Twenty-five years after a federal law passed banning smoking on all domestic flights, many of us don’t even notice the lit “No Smoking” sign above our airplane seats. Until that landmark public health legislation took effect on February 25, 1990, flight attendants were subjected to deadly secondhand smoke during every flight and travelers who sat in “non-smoking” sections couldn’t escape the fumes.
As a member of the American Cancer Society National Board of Directors 25 years ago, I agreed it was imperative for the Society to utilize its scientific expertise and passionate volunteer base to counteract the tobacco industry and protect non-smokers and flight attendants from the hazardous effects of secondhand smoke on every flight. We had the evidence to prove that smoke-free laws saved lives, so we decided to take the issue to Capitol Hill. The Society and its public health partners had champions in Senators Dick Durbin (D-IL) and Frank Lautenberg (D-NJ), whose unwavering support was instrumental in passing the legislation. (You can hear more about Senator Durbin’s involvement in this video.)
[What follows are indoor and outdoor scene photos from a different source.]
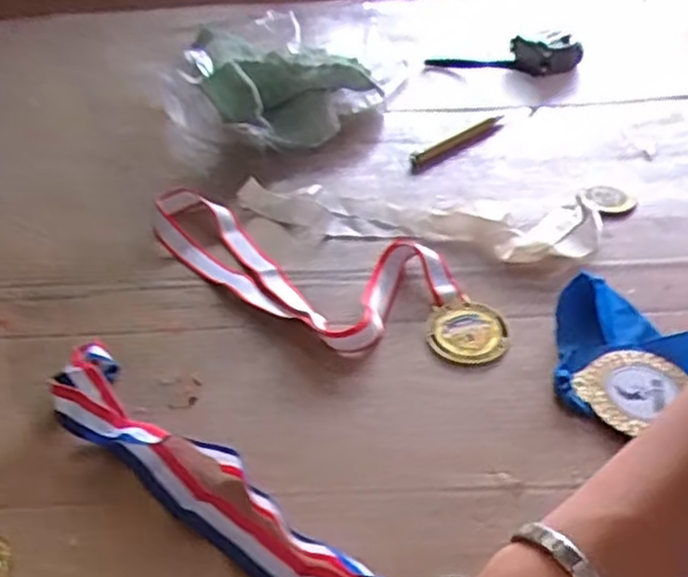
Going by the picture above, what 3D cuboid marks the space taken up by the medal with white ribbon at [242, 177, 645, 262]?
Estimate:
[{"bbox_3d":[0.076,-0.074,0.638,0.321,0.017,0.113,9,44,13],"label":"medal with white ribbon"}]

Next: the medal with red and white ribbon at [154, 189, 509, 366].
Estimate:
[{"bbox_3d":[-0.024,-0.020,0.587,0.314,0.021,0.115,29,51,30],"label":"medal with red and white ribbon"}]

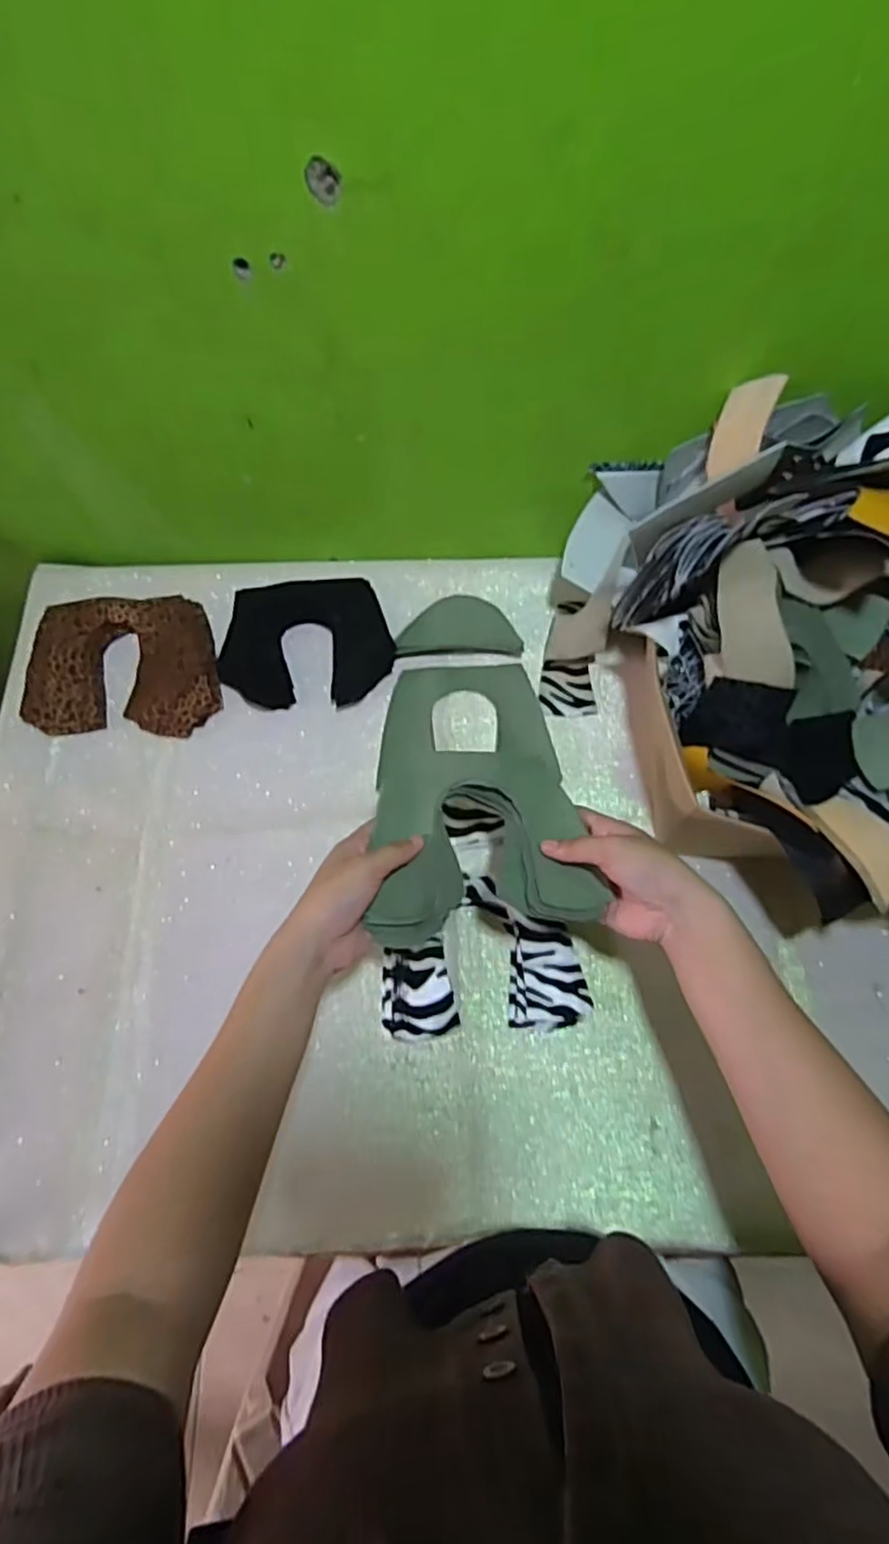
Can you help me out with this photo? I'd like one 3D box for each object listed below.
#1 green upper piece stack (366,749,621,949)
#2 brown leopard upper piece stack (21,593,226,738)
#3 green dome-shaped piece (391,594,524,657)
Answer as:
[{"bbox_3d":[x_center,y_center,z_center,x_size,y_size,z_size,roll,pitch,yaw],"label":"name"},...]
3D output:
[{"bbox_3d":[0.024,0.046,0.519,0.154,0.034,0.141,-7,69,-2],"label":"green upper piece stack"},{"bbox_3d":[-0.305,-0.102,0.668,0.171,0.037,0.137,-5,69,-1],"label":"brown leopard upper piece stack"},{"bbox_3d":[0.015,-0.141,0.673,0.115,0.009,0.058,1,69,1],"label":"green dome-shaped piece"}]

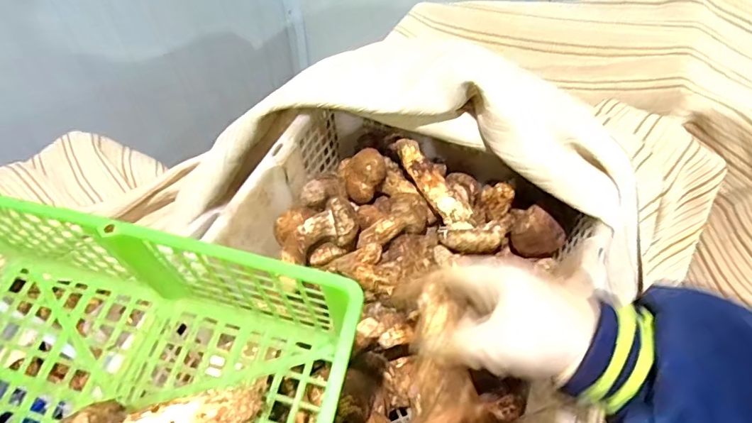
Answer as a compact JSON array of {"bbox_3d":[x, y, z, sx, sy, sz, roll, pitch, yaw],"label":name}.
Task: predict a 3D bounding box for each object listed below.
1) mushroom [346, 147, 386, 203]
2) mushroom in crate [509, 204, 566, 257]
[{"bbox_3d":[-0.013,-0.041,0.543,0.045,0.057,0.045,-1,51,-1],"label":"mushroom"},{"bbox_3d":[0.187,0.028,0.535,0.064,0.064,0.041,29,57,21],"label":"mushroom in crate"}]

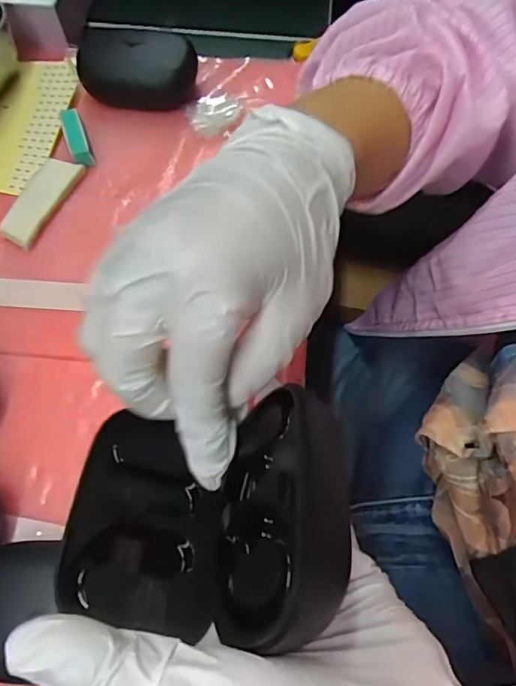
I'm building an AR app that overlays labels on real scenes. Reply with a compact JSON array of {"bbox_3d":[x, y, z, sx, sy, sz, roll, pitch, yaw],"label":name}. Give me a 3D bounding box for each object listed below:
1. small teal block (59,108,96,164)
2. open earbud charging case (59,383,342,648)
[{"bbox_3d":[-0.127,-0.144,0.346,0.014,0.008,0.040,-22,85,-9],"label":"small teal block"},{"bbox_3d":[-0.019,0.057,0.173,0.092,0.048,0.077,-1,65,0],"label":"open earbud charging case"}]

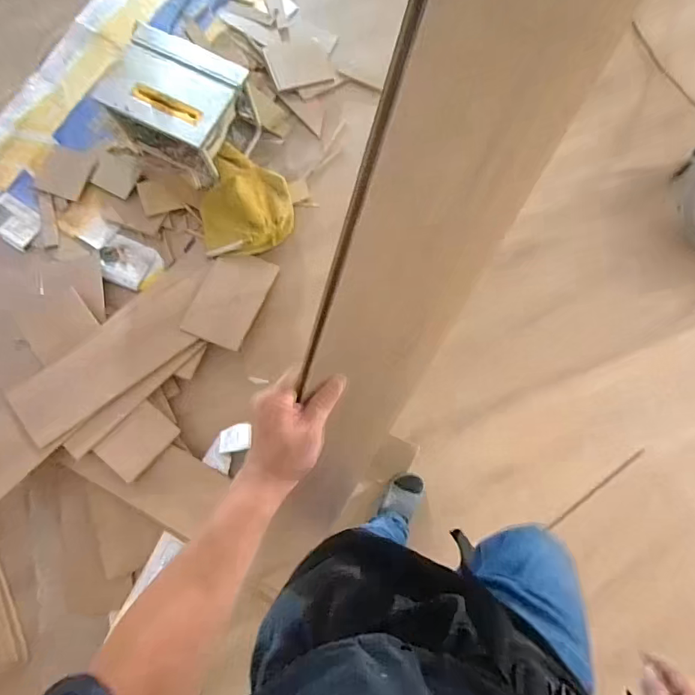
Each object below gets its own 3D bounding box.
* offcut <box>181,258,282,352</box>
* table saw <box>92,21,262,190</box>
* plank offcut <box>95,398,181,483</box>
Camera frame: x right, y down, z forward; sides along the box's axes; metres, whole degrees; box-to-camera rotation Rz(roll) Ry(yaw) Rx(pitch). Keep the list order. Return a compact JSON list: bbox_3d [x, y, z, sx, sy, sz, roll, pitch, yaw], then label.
[{"bbox_3d":[-0.389,-0.165,1.472,0.209,0.009,0.314,22,80,6],"label":"offcut"},{"bbox_3d":[-0.558,-0.811,1.516,0.430,0.316,0.313,27,81,6],"label":"table saw"},{"bbox_3d":[-0.637,0.286,1.363,0.145,0.016,0.200,44,69,-8],"label":"plank offcut"}]

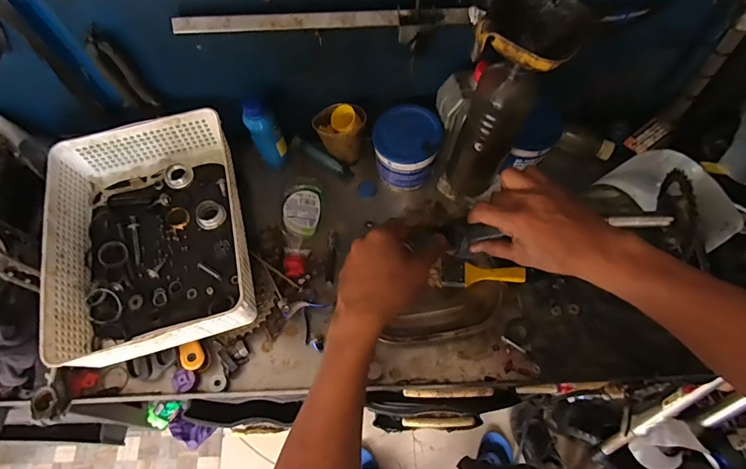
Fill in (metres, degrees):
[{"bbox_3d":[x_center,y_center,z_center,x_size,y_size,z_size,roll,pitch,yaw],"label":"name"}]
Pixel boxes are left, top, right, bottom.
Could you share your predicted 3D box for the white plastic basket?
[{"bbox_3d":[-0.309,-0.003,0.603,0.239,0.083,0.327,-14,65,-4],"label":"white plastic basket"}]

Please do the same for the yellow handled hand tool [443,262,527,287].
[{"bbox_3d":[0.161,0.058,0.621,0.113,0.023,0.030,-2,65,2],"label":"yellow handled hand tool"}]

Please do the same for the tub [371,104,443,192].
[{"bbox_3d":[0.054,-0.136,0.686,0.100,0.106,0.098,-1,65,2],"label":"tub"}]

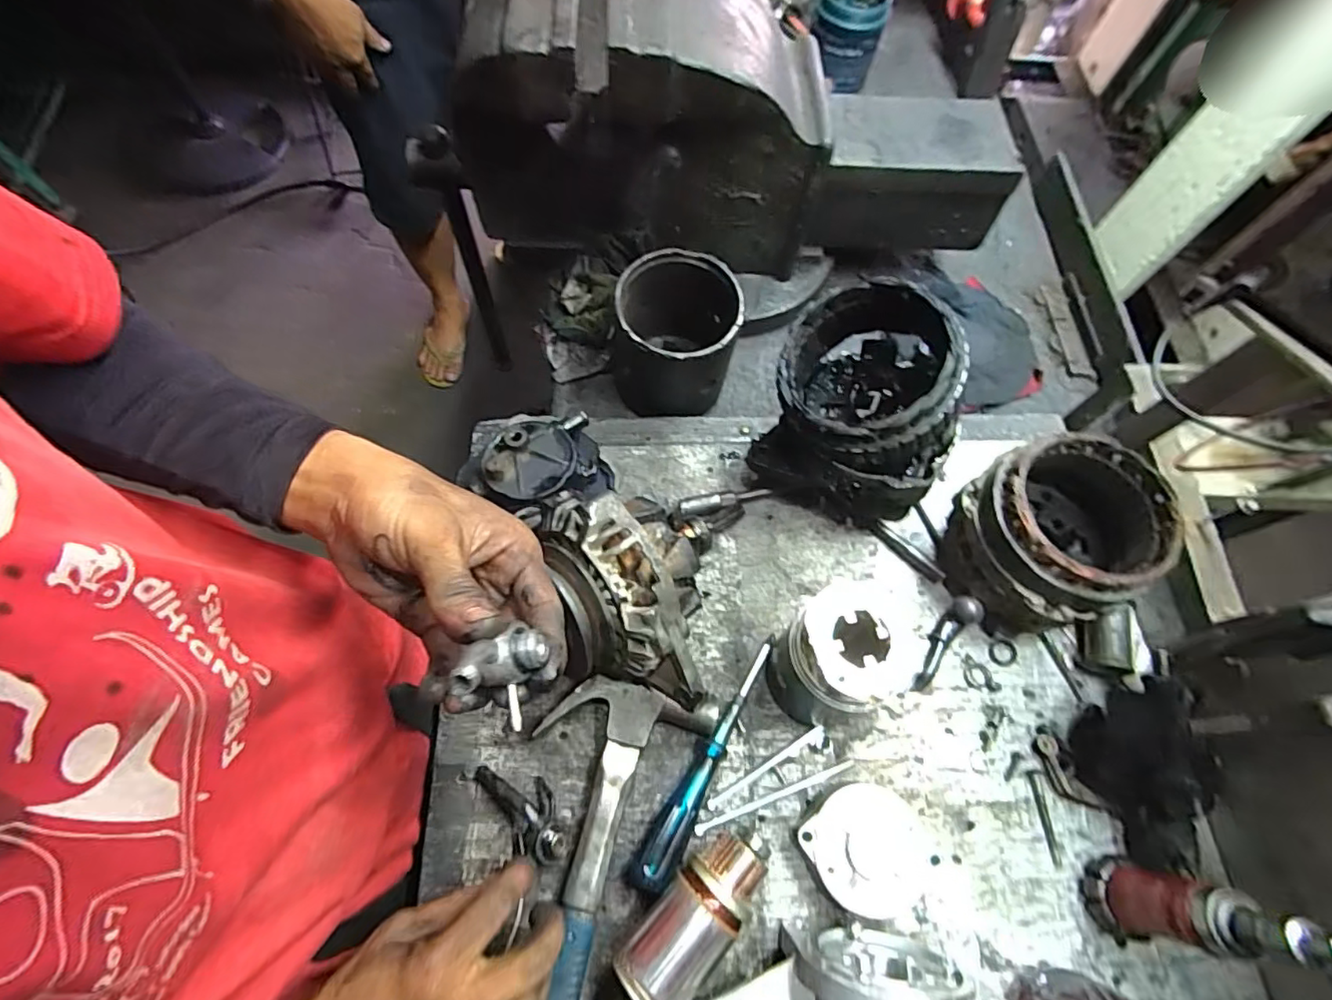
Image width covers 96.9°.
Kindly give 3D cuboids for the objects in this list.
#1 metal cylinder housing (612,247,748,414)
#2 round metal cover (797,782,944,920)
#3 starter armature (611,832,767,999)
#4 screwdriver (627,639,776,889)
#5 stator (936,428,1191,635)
[{"bbox_3d":[0.006,-0.148,0.540,0.110,0.102,0.104,5,67,0],"label":"metal cylinder housing"},{"bbox_3d":[0.140,0.245,0.411,0.077,0.035,0.085,-27,72,-13],"label":"round metal cover"},{"bbox_3d":[-0.001,0.292,0.377,0.050,0.052,0.171,42,72,13],"label":"starter armature"},{"bbox_3d":[0.032,0.188,0.435,0.026,0.028,0.189,28,69,10],"label":"screwdriver"},{"bbox_3d":[0.294,0.030,0.463,0.126,0.123,0.125,1,67,-2],"label":"stator"}]

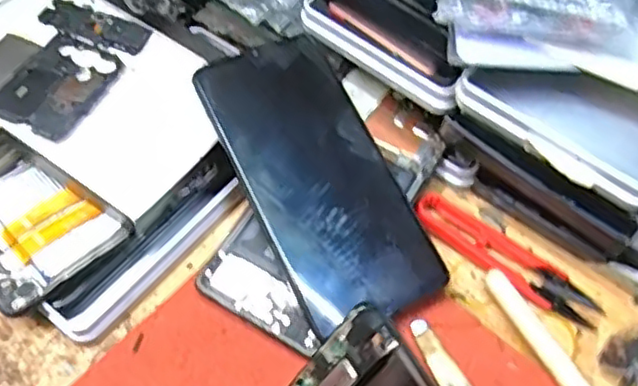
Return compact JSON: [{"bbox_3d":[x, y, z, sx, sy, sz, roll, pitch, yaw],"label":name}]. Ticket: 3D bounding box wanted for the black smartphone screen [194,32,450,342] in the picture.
[{"bbox_3d":[0.000,-0.009,0.328,0.070,0.004,0.153,-22,73,-19],"label":"black smartphone screen"}]

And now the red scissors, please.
[{"bbox_3d":[0.094,0.032,0.335,0.099,0.006,0.022,33,63,18],"label":"red scissors"}]

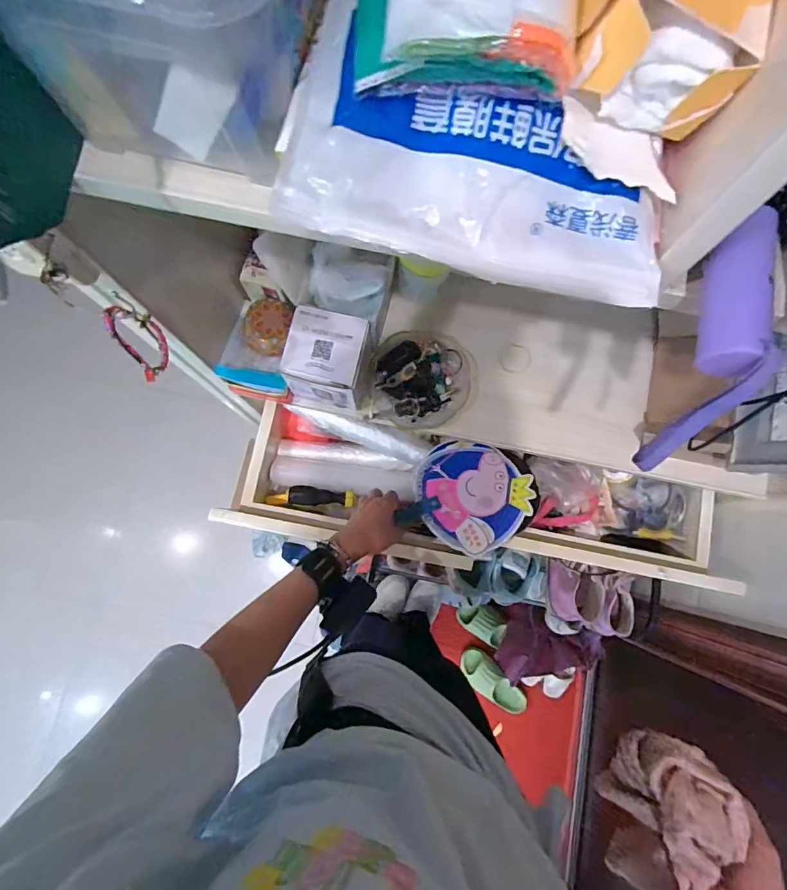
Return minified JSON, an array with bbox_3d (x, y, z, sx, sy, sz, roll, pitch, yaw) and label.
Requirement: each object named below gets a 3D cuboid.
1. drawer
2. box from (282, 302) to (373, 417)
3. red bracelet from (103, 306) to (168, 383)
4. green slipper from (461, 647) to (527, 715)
[{"bbox_3d":[0.135,0.086,0.716,0.742,0.112,0.226,9,79,1],"label":"drawer"},{"bbox_3d":[-0.083,-0.115,0.607,0.103,0.098,0.103,15,79,2],"label":"box"},{"bbox_3d":[-0.232,-0.094,0.415,0.010,0.106,0.061,-4,79,-2],"label":"red bracelet"},{"bbox_3d":[0.325,0.791,1.505,0.239,0.083,0.108,44,81,7],"label":"green slipper"}]

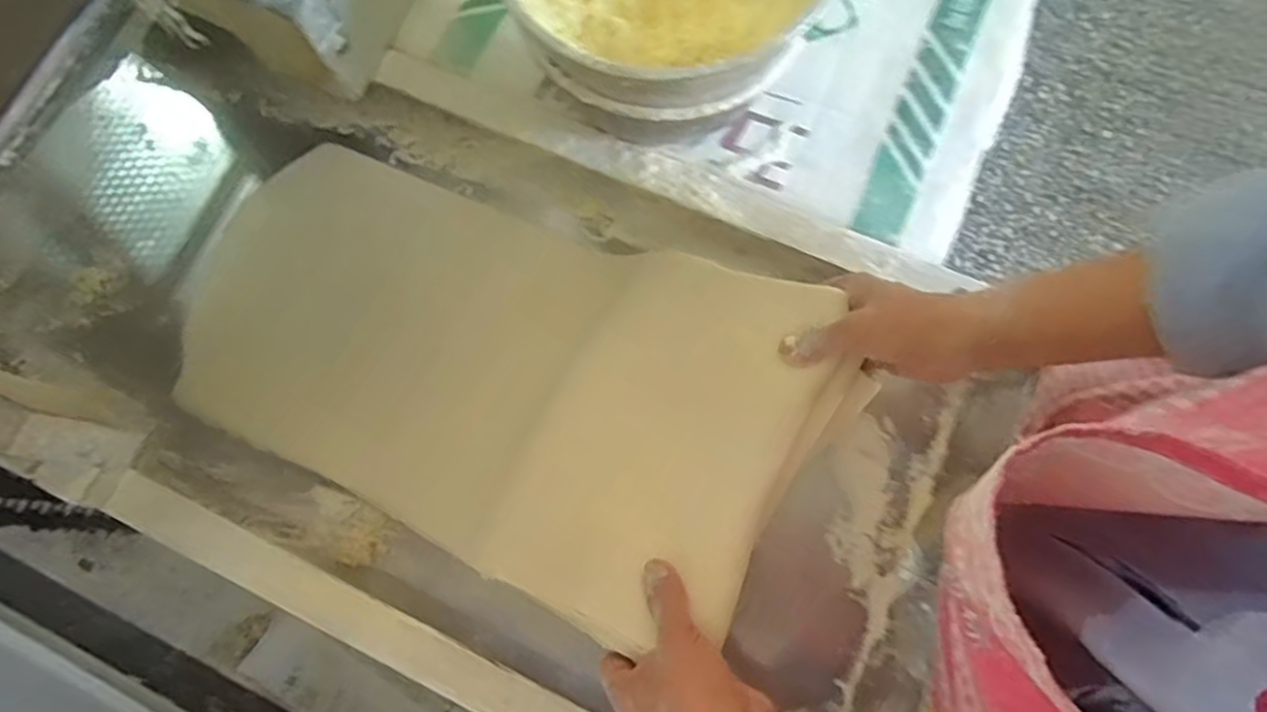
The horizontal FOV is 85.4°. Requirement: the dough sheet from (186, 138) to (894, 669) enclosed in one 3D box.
[{"bbox_3d":[-0.078,0.011,0.485,0.418,0.022,0.255,25,79,7],"label":"dough sheet"}]

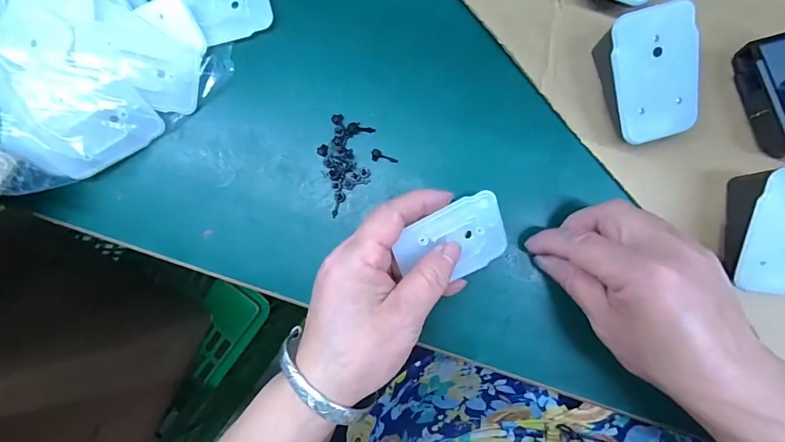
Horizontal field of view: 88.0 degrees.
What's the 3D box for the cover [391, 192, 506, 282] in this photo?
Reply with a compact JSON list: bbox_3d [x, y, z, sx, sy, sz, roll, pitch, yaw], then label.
[{"bbox_3d":[0.037,0.015,0.242,0.070,0.007,0.045,-25,108,-10],"label":"cover"}]

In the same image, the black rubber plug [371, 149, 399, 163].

The smoke-free airplanes legislation sparked a nationwide movement in support of smoke-free workplaces. In 2002, Delaware became the first state to enact a comprehensive smoke-free law covering all workplaces, including bars and restaurants. Since then, 23 other states and the District of Columbia have followed suit, and today nearly half of the U.S. population is protected by a comprehensive smoke-free law.
The Society’s advocacy affiliate, the American Cancer Society Cancer Action Network (ACS CAN), believes that the momentum that began 25 years ago cannot stall, especially with a tobacco industry that continues to use egregious tactics to addict kids to its deadly products. There are still 26 states lacking comprehensive smoke-free laws, 58 million Americans exposed to secondhand smoke and minority and low-income populations disproportionately subjected to the deadly impact of tobacco. It’s hard to imagine that cigarettes were ever allowed on flights, and smoking in other workplaces, including restaurants and bars should become relegated to history books as well.
Tobacco will claim the lives of nearly half a million Americans this year. Evidence shows that enacting strong smoke-free laws that cover all workplaces, increasing tobacco excise taxes on a regular basis and fully funding tobacco prevention and cessation programs help people quit using tobacco and keep kids from ever starting. ACS CAN is working to make strong tobacco control laws a priority with elected officials at every level. From passing local smoke-free ordinances, to increasing the meager $1.01 federal cigarette tax, to funding tobacco education and cessation programs, to supporting strong federal regulation over the tobacco industry, ACS CAN is strengthening public policies in ways that help to change cultural views of tobacco use and will lead to a smoke-free, tobacco-free generation.
Dr. Seffrin is the chief executive officer f the American Cancer Society and its advocacy affiliate the American Cancer Society Cancer Action Network.